Yali Romagoza is a performance artist and art historian, trained in Havana and Chicago. She performs regularly in New York. By assuming the role of Cuquita - The Cuban Doll she contributes to deal with the condition of Latina women in the United States.
How is your work related to the art of Ana Mendieta?
The visual result of Ana Mendieta's work and mine is very different, but I think we both encourage viewers to confront stereotypes, assumptions, prejudices and injustices, especially about women, and to build a space for inclusion. In my case I invented an alter-ego, Cuquita La Muñeca Cubana, she is my refuge and my armor. Through her I claim the visibility of the Latina artist in the diaspora that is not represented in its diversity in the dominant culture.
Ana Mendieta has always been one of my great idols. When I lived in Cuba, Ana Mendieta symbolized the maximum expression of freedom of the female body. I admired her as an icon of feminism. She gave me hope that my work could one day have the international recognition that she achieved. But after living in the United States for almost 10 years, my connection with Ana Mendieta's work is deeper. The work I have been producing is part of an experience shared with Ana. The experience of being a female immigrant in a society that is hostile to foreigners, especially foreigners who come from Latin America. The effects of migration - loneliness, isolation and the effects of political trauma on the individual lasts a lifetime. The feeling of not belonging to neither American society nor Cuban society, living in that conflictive space between cultures. The pain of having left everything and the sacrifice of starting again. Ana took refuge in her body and the earth and nature, looking for a space where to feel safe, feel protected, looking for a place where she could belong and be able to heal.
What relationship do you have with the Cuba of this and the other side?
My parents live in Cuba, as do most of my family. I travel to Cuba whenever I can, depending on my financial possibilities. The Cuban government ensures that those who live abroad spend a lot of money on procedures and permissions every time we visit the island. Beyond my family relationship, I have no other relationship with Cuba within Cuba. Cubans who leave Cuba disappear from the collective memory of Cubans living on the island, as if we had died or as if we had stopped being Cubans and become "Americans", this is how I feel it. In the context of art in Cuba there is a historical disconnect between Cubans living within Cuba and those in the diaspora. Of course the Cuban government and its policy contributes to this happening, but also the art system of North American and European institutions are responsible for this disconnection. North American and European institutions still hold the vision of a conqueror by looking for a supposedly authentic art produced in Cuba. This leads to the phenomenon that non-Cuba-based independent art initiatives not directed by the State but developed by artists, curators and critics within the island in very few occasions include within their projects Cuban artists in the diaspora seeking to attract that market.
There is no global vision of Cuban art. There are many Cuban artists around the world doing interesting art. Though we who live abroad do often not know each other, I think that in the near future it will be impossible to continue ignoring us and there will be good projects that establish a dialogue.

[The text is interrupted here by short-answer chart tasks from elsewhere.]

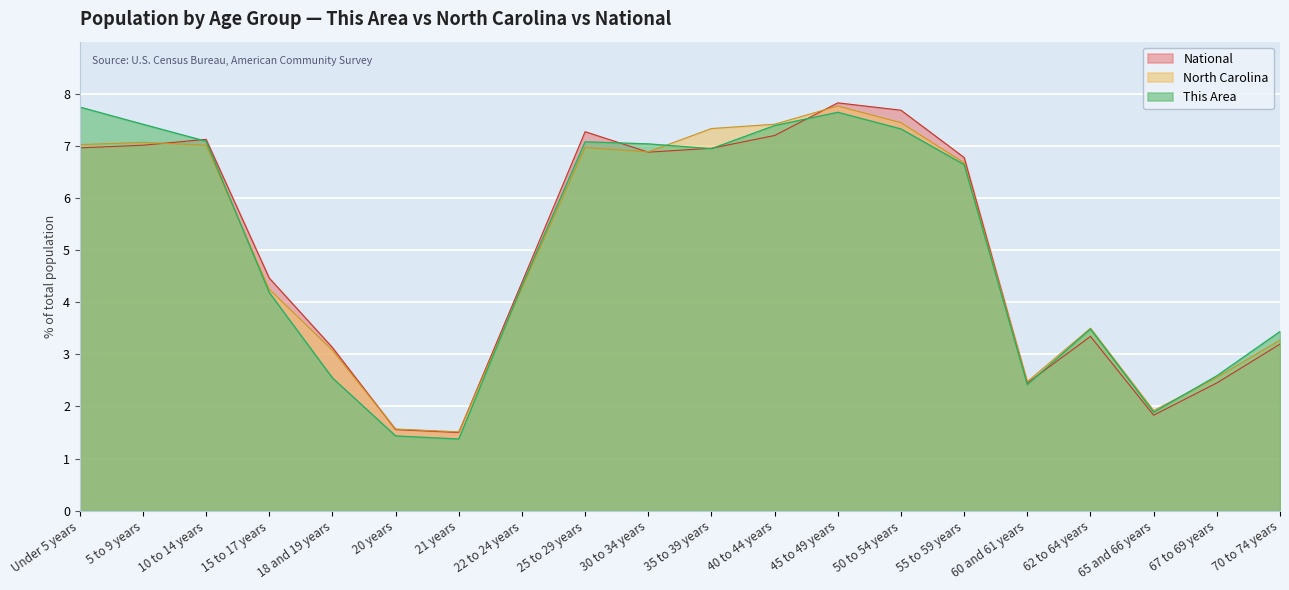

Where is This Area nearest to the value 4?

15 to 17 years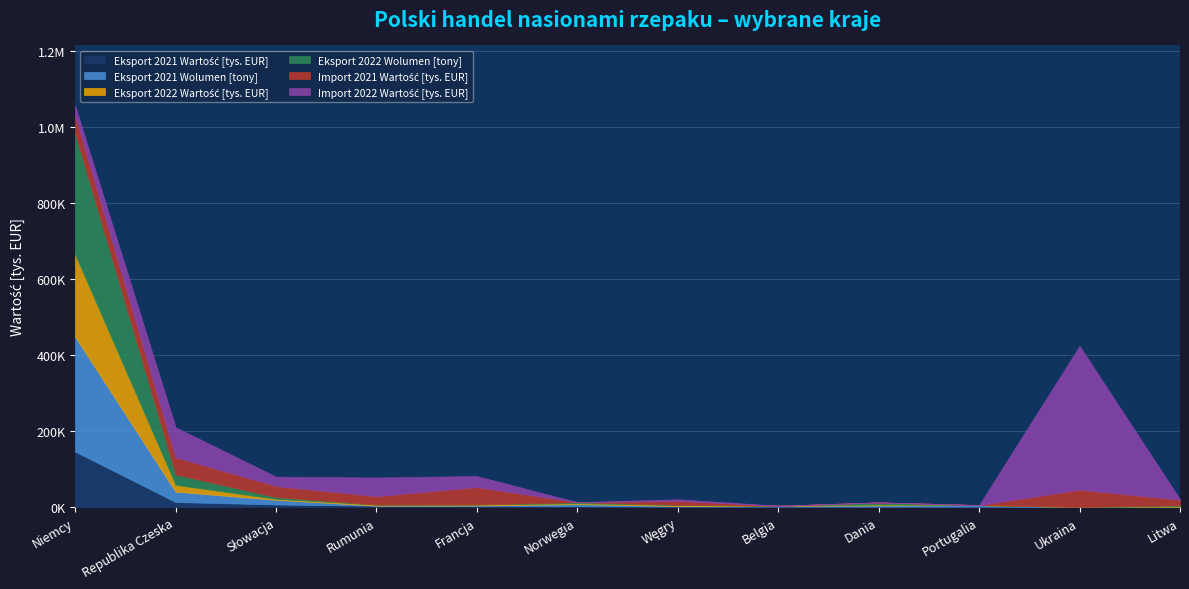

Is the value of Import 2021 Wartość [tys. EUR] at Republika Czeska greater than the value of Eksport 2022 Wolumen [tony] at Węgry?

Yes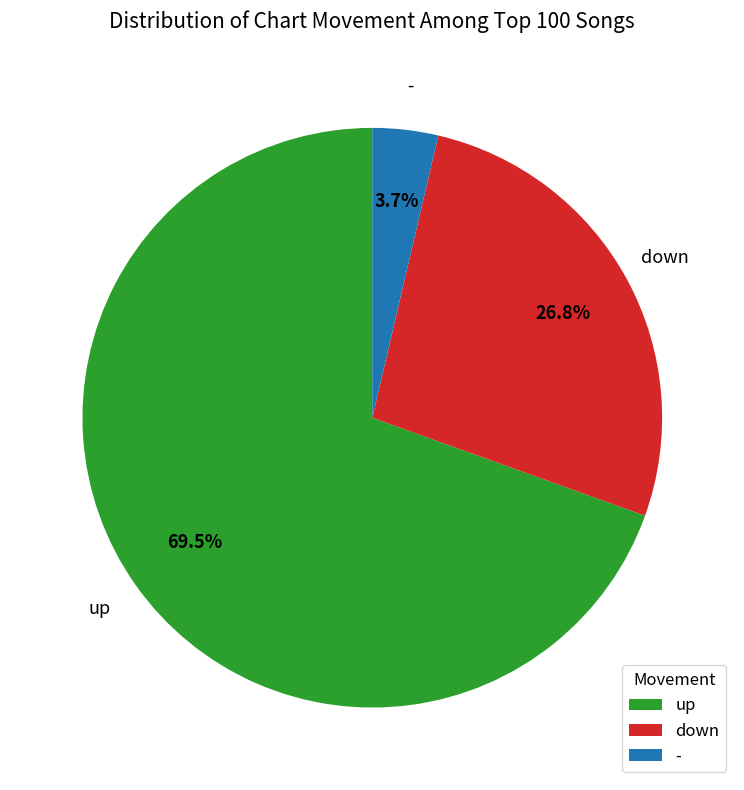

How many segments does this pie chart have?

3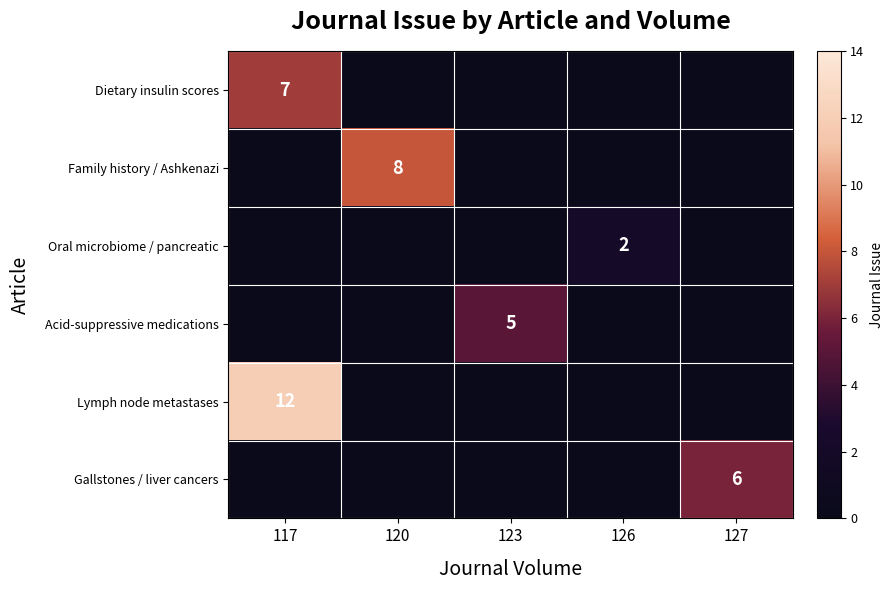

Which series has the widest spread of values?

Lymph node metastases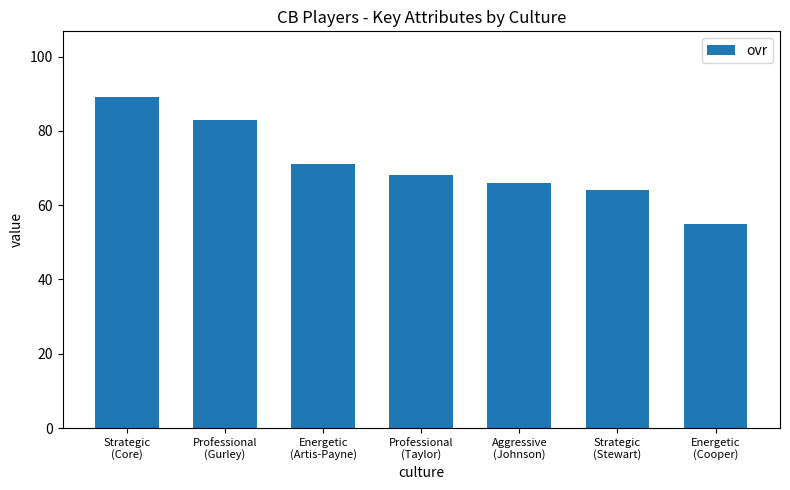

What is the sum of all values?

496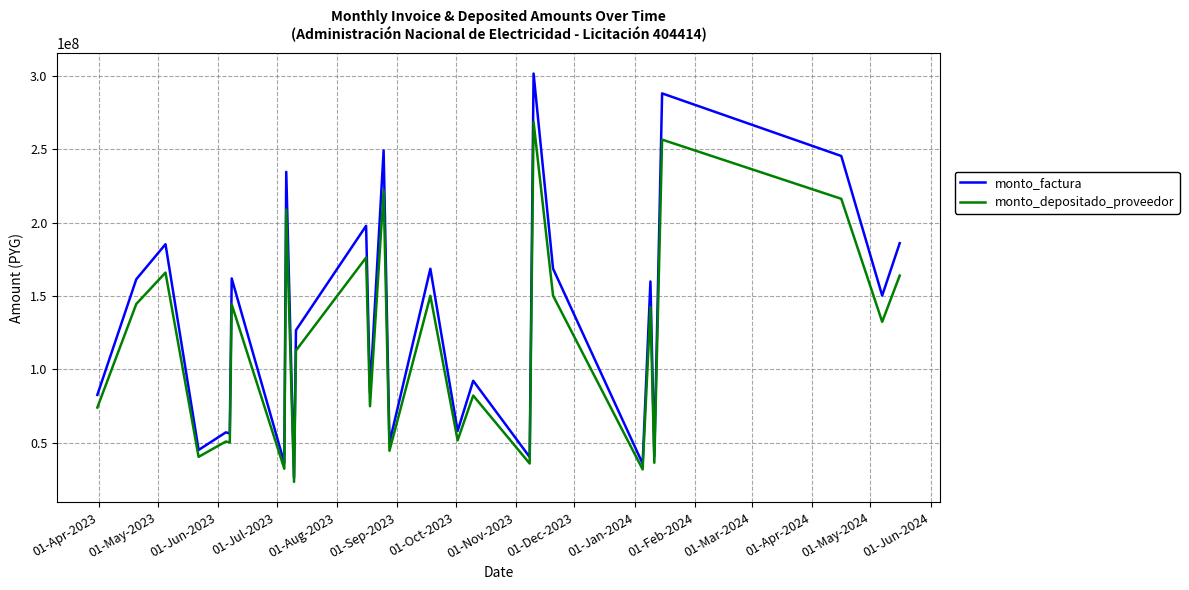

Which series has the widest spread of values?

monto_factura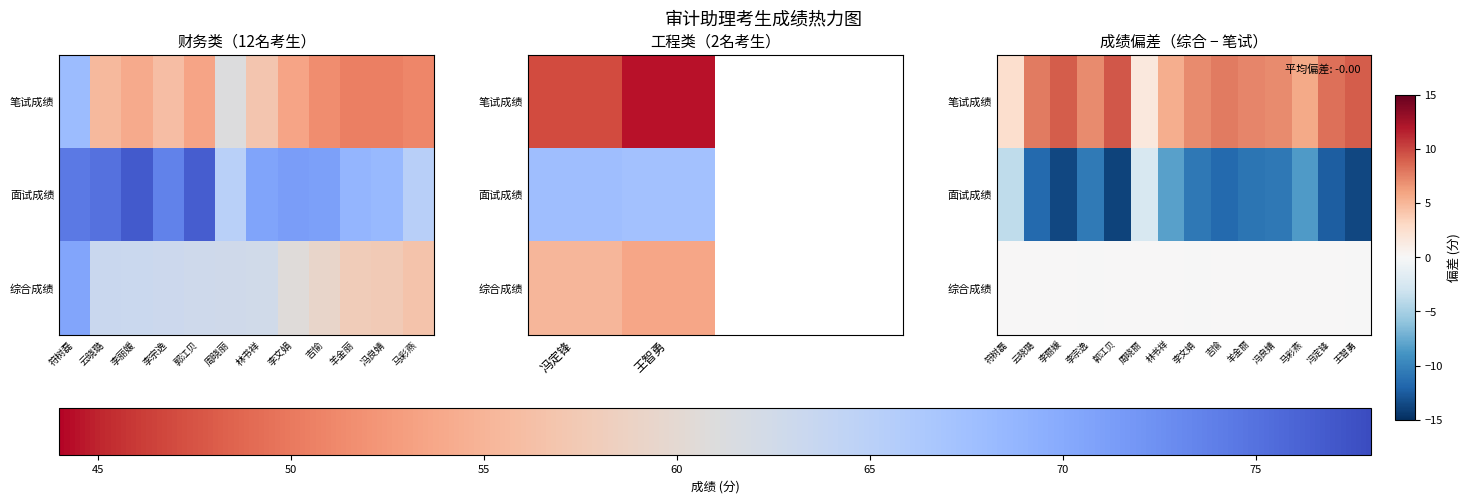

Where is 综合成绩 nearest to the value 0?

符树磊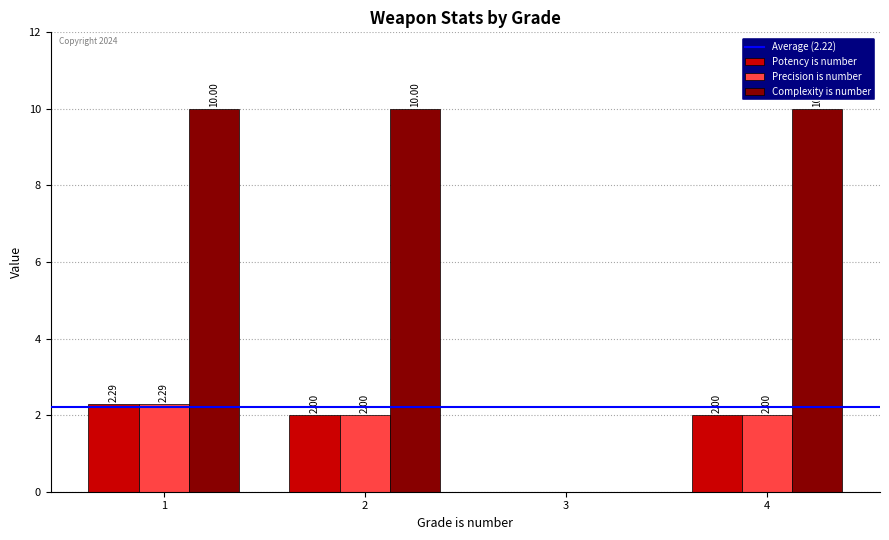

Which series has the largest total across all categories?

Complexity is number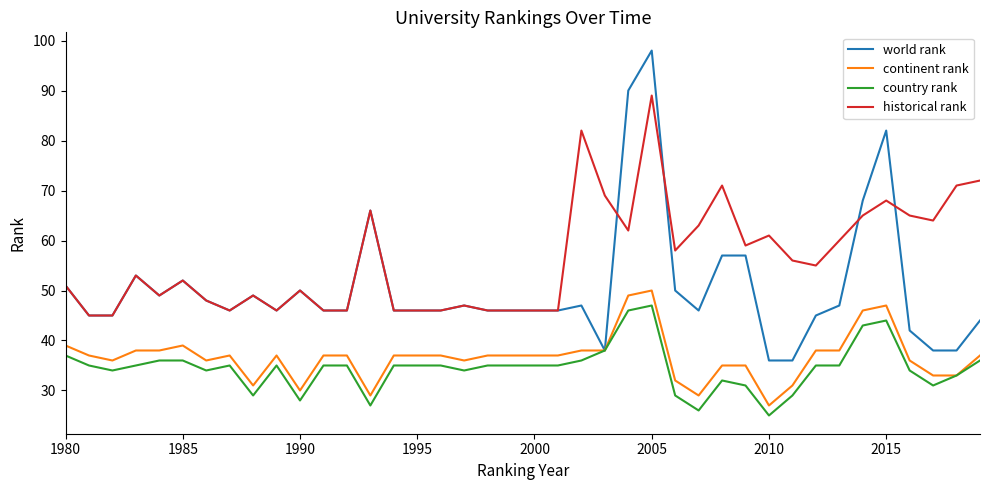

What is the highest value of the world rank series?

98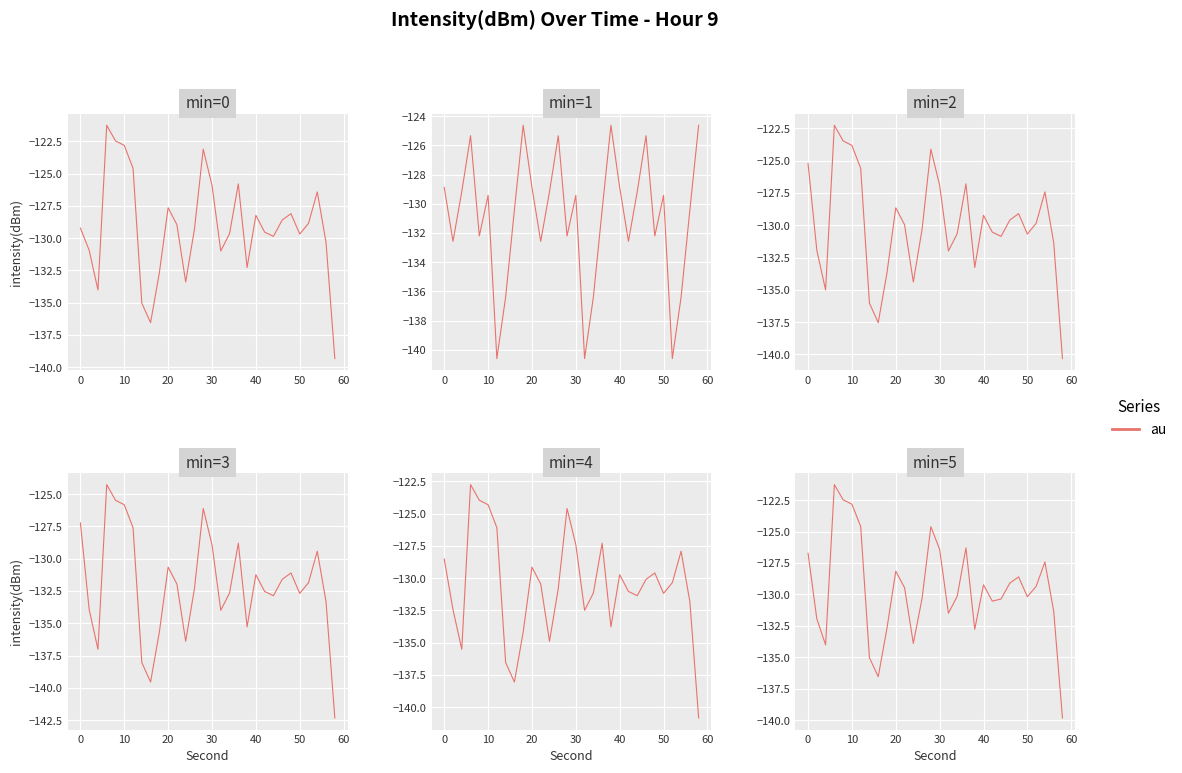

How many intersections are there between minute_3 and minute_0?

1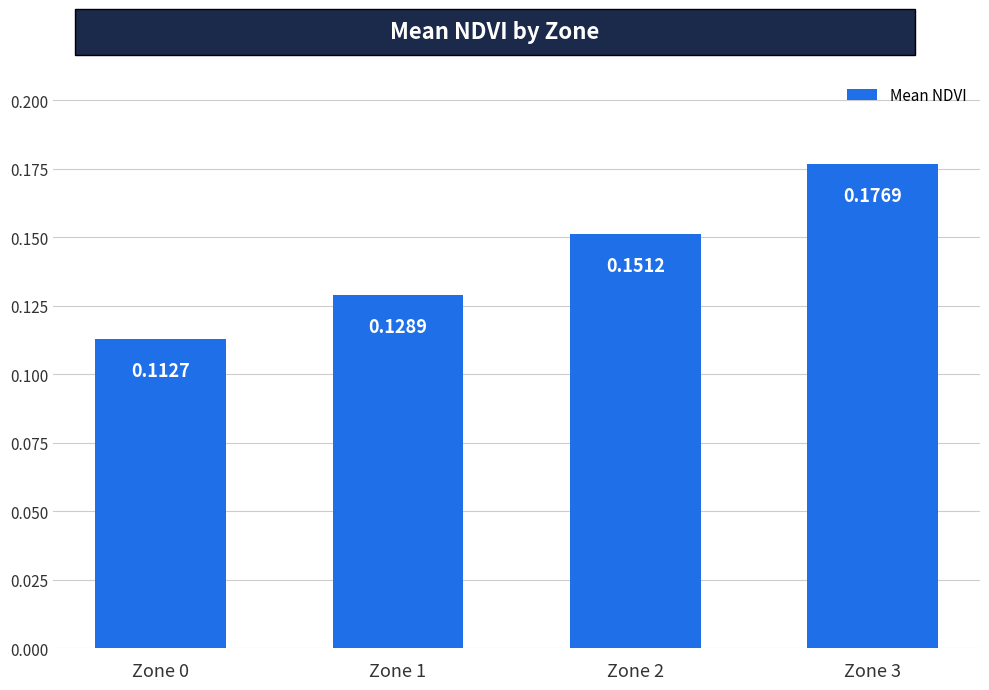

How many values are between 0 and 1?

4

With the Cuban community outside of Cuba I find myself in a continuous exchange with the curator, critic and artist Alexis Mendoza, the writer and critic Carlos Aguilera, the curator, researcher and critic Aldeide Delgado Puebla. Elvia Rosa Castro and Gretel Acosta as curators included my work in an exhibition entitled Cubans: Post Truth, Pleasure, and Pain that they presented at the Southeastern Center for Contemporary Art (SECCA), North Carolina. The exhibition examines contemporary Cuban artists, both within the island and in the diaspora. For the Cuban exile, that is largely in Miami, my work does not meet their expectations since it is neither overtly political nor apolitical.
My work is not accommodating or cute, it is strange. I went to live in New York looking for a multicultural context more or less inclusive. At the same time I am open to participate in projects inside or outside Cuba whenever it is something interesting.
How does the character of Cuquita The Cuban Doll allow you to transgress an imposed identity?
Cuquita La Muñeca Cubana is the result of years of research on how to transgress conventional notions of feminine beauty and how to escape from myself, added to the need to address misogynistic and racist stereotypes that especially affect Latinas in the United States. I have never felt comfortable with myself, so fantasizing about being “others” has been a concept that I constantly research and reinvent. I have always toyed with the idea of transforming myself. As a child I dressed in my mom and grandmother's clothes, I put on makeup pretending to be different people at the same time. The act of disguising my body, disappearing and becoming "others" freed me from assumptions about race, country of origin or cultural identity. Cuquita La Muñeca Cubana has found the visibility and acceptance that I have never experienced, neither as a person nor as an artist.
Meditating my way out of Capitalism and Communism. 12410 days of Isolation, performance presented in October 2018 at the Festival Art in Odd Places, NY.